We are coming out with an exciting ambient range that can sit in physical presences like shops and nurseries that lets people know about us and come to our site and navigate them to a subscription.

In terms of the DTC landscape, what do you think will happen in the next 2 years? How can brands futureproof themselves?

The DTC world has generated a lot of excitement. Many people bought stuff to experience the DTC thing, especially when we were in lockdown. But ultimately, consumers are becoming a lot more savvy in terms of what they're getting and why they’re getting it. Going into economic uncertainty, consumers will question why they should part with their money for your DTC brand.

The brand purpose is going to be crucial. People have to really buy into what you're doing, but they also want to be a part of it, not just buy a one-off product. We’ve seen other brands in our industry come up with products, but there's no stickiness. There's no reason to come back or search again on Google. 

Buying into the brand community, the ecosystem and affinity with a brand is so important. For the next couple of years, brands that survive will have to really justify why your product or service adds value to your life. Not just like a nice add on. 

We’ve provided a lot of free resources and this has to be communicated more through a brand's messaging and the customer experience. Really thinking about the whole journey that the customers are going through. It's not just ‘here's a product by a new brand - so much goes on behind the scenes.

What advice would you give to DTC brands?

Take your time to really understand what your purpose is, what your mission is and what you're actually trying to achieve. Really get to know your first 100 customers, call them up. Go meet them once a while. Truly understand what you're helping them with and understand every aspect of their life - who they're following, what they do, what kind of problems they experience in their life. Then, iterate this in your product. 

Don't be so naive to think ‘this is the product, everyone's gonna like it’. Your product is going to evolve and change. It's about the founder. It's about the category. It's not about the initial product. That initial product is going to change. And then also, just really think about that whole holistic customer experience. Why would someone come back? If your product is just a one-time thing, you have to have extremely high margins to justify doing that.

Finally, which DTC brands do you look up to?
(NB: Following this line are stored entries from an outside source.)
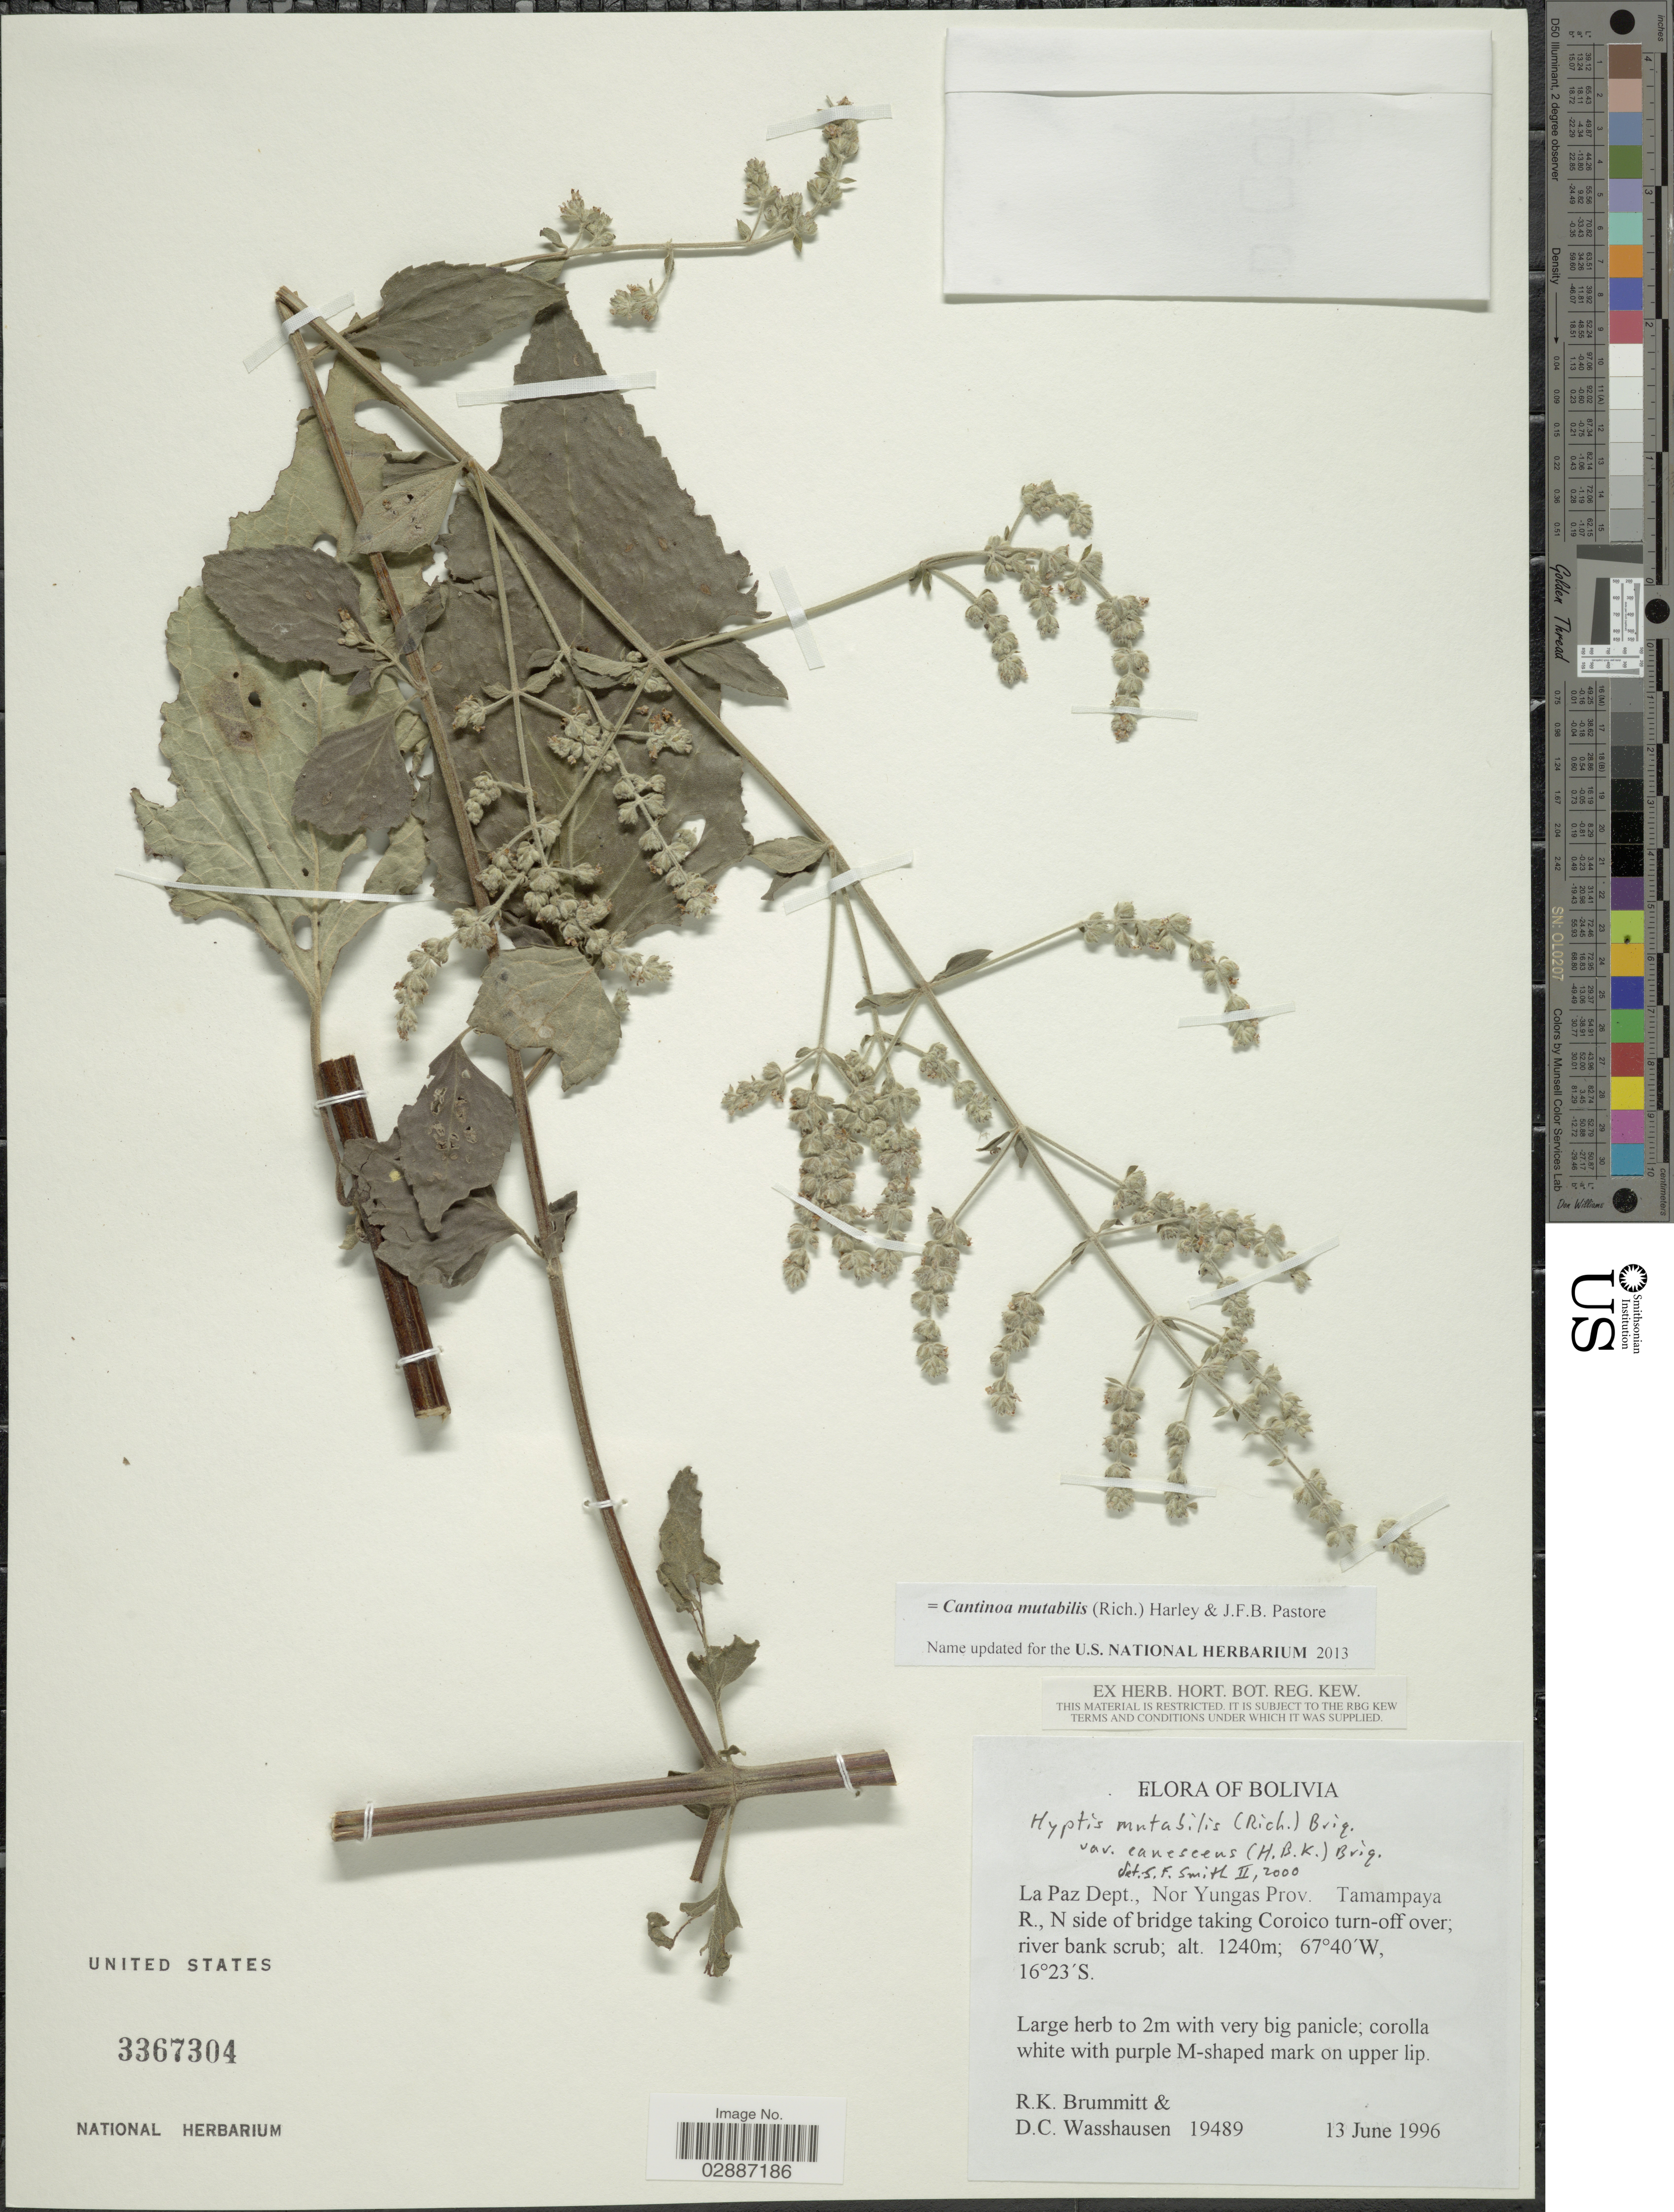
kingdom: Plantae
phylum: Tracheophyta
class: Magnoliopsida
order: Lamiales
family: Lamiaceae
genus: Cantinoa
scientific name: Cantinoa mutabilis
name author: (Epling) Harley & J.F.B. Pastore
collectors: R. K. Brummitt & D. C. Wasshausen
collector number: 19489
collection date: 1996-06-13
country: Bolivia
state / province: La Paz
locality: La Paz Dept., Nor Yungas Prov. Tamampaya R., N side of bridge taking Coroico tun-off over.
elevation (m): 1240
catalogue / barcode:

1. All Plants. What they have built, defining a category and ultimately a movement inspired us so much. We of course had a product to start with that was selling very quickly but we knew that was not enough if we wanted to build something significant that would change lives. The way they helped build the mass plant-based movement in the UK and became a very successful subscription business gave us the confidence to go for it - they were one of the pioneers in the DTC food subscription world. JP is now an investor in us, so he believes in what we're doing in our own way.

 

2. Huel. The way they created a tribe of Hueligans and an amazing community by really adding a product into peoples lives that they needed is amazing. 

 

3. Heights - they created a whole new category in Braincare! And in two years doing over 5m of ARR. they are at the forefront of everything and constantly trying new approaches, building in public. There is no shame in failing as long as you try, learn something new and iterate.